While it can be argued that the countries in the Anglo-American, English-speaking countries have significant cultural and other differences compared with those in the Nordic region, both sets of countries underwent major economic and political reforms in the 1930s following the Great Depression. A major difference was that the Nordics adopted a more social democratic approach to governing their countries and economies. Labour and capital achieved a historic comprise which enabled them to bargain collectively without government intervention and hence needed fewer labour market regulations. The Nordic countries have strong democratic institutions which enable them to engage in continuous reforms without altering their fundamental system. Shaun Wilson concludes his book by stating that ‘the global downturn that came in 2020 with the COVID 19 pandemic has severely damaged low-wage labour markets forcing the extension of social security payments in countries like Australia and the US’. Yet he also notes that economic recovery could result in renewed calls for ‘a return to market-clearing wage austerity and even greater deregulation of labour conditions’.

Unfortunately, the recent defeat of the Labour government in New Zealand appears to be opening the way for a conservative backlash against the moderate reforms of the previous government. The incoming conservative National Party-led coalition government has announced that it will repeal Labour’s ‘Fair Pay Agreement’ laws which enabled collective bargaining beyond a single enterprise where unions could demonstrate worker support or it met a public interest test based on criteria such as low pay, limited bargaining power, or lack of pay progression. The new government has also announced that it will scrap Labour’s plan to introduce a national income assurance scheme. By contrast, the British Labour Party has promised to introduce the former New Zealand style fair pay agreements if it wins the next election. One of the arguments raised by Labour supporters in New Zealand, after the government’s defeat, is that their reforms did not go far enough and more should have been done to support and advocate the changes to the social and industrial relations system.

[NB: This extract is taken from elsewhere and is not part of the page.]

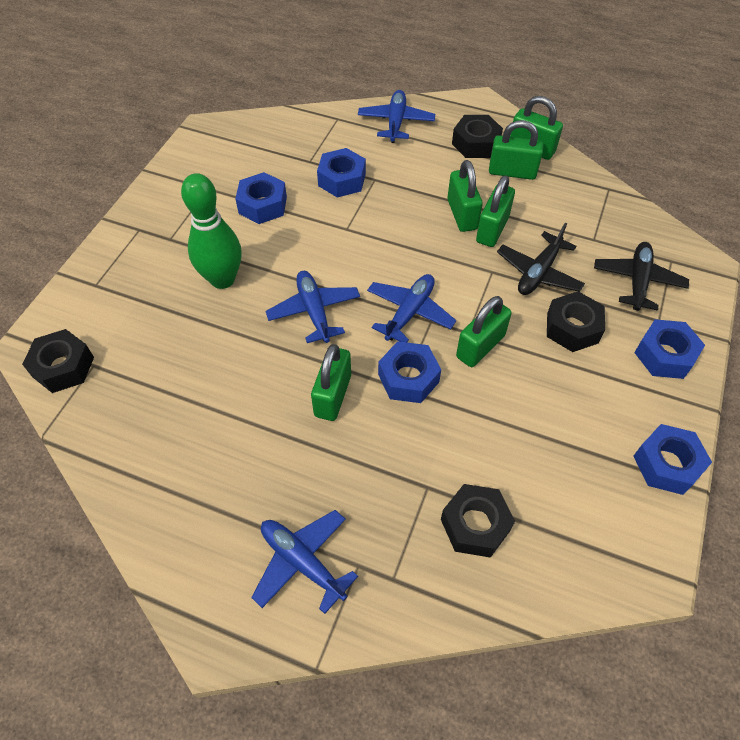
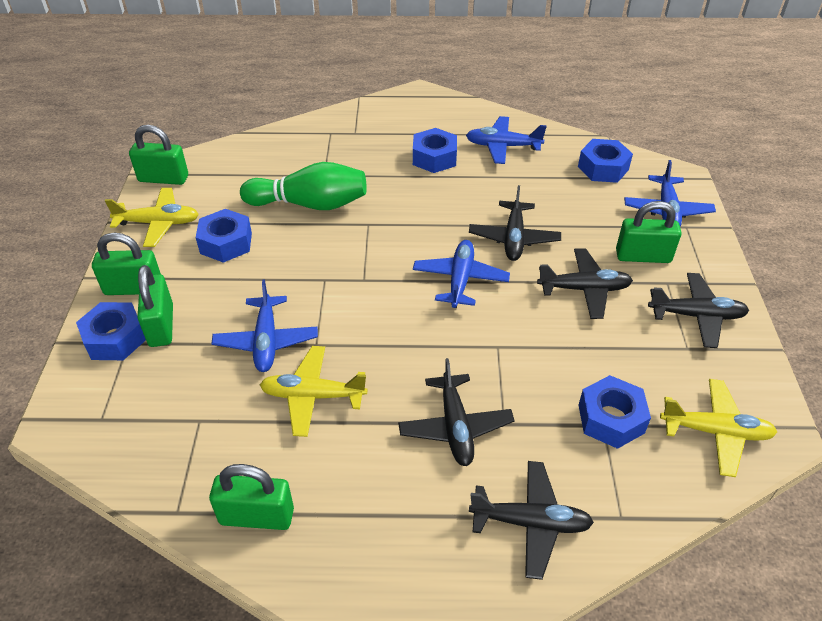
black nut: [22,329,94,393] [441,484,515,558] [452,115,503,158] [547,291,605,352] = 4 -> none = 0
black plane: [497,223,585,295] [594,242,689,311] = 2 -> [398,358,515,466] [469,185,561,261] [469,461,594,580] [537,248,633,319] [648,273,749,348] = 5
green padlock: [311,344,351,421] [447,160,483,232] [456,296,512,367] [476,175,515,247] [489,120,543,180] [510,96,563,160] = 6 -> [92,233,161,295] [129,125,188,185] [137,265,173,347] [209,464,294,530] [616,201,681,263] = 5
yellow plane: none = 0 -> [105,188,199,247] [260,346,367,437] [660,379,777,477] = 3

One aspect of the Nordic labour movement’s reforms, which could provide further support for a more social democratic approach in the Anglo-American systems, is the adoption of the ‘Ghent system’ of social insurance, whereby the unions are given a key role in delivering unemployment benefits, including supplementary payments for union members based on their union dues. Although there have been some modifications to the Ghent system in recent years by conservative Nordic governments, and there are some differences between each country, the system remains intact and has contributed to the high percentage of the workforce who are union members. Although the Hawke Labor government in Australia did consider this kind of reform during their first term in office, the union leadership preferred to focus on introducing compulsory superannuation. While this improved the retirement pensions of the workforce, and led to wage moderation, when it was introduced as part of the Accord between the union movement and the government, it did not greatly improve the living wage of most workers.

In conclusion, this book provides an excellent review of research on living wages and the welfare state in countries within the Anglo-American and English-speaking regions. Shaun Wilson is commended for such a readable and informative analysis of the living wage and welfare systems in transition in the Anglo-American model. Wilson’s proposed reforms should be carefully considered by both conservative and labour-oriented policymakers because they provide alternative paths to improve wage and welfare systems. However, it would be valuable if Wilson followed up this current volume with a similar analysis of the Nordic countries which have adopted social democratic reforms which have proved superior to the Anglo-American model in improving the lives of workers and the economies in which they reside. Such a subsequent book would widen the scope of reforms which Labour governments could follow to achieve better social and economic outcomes.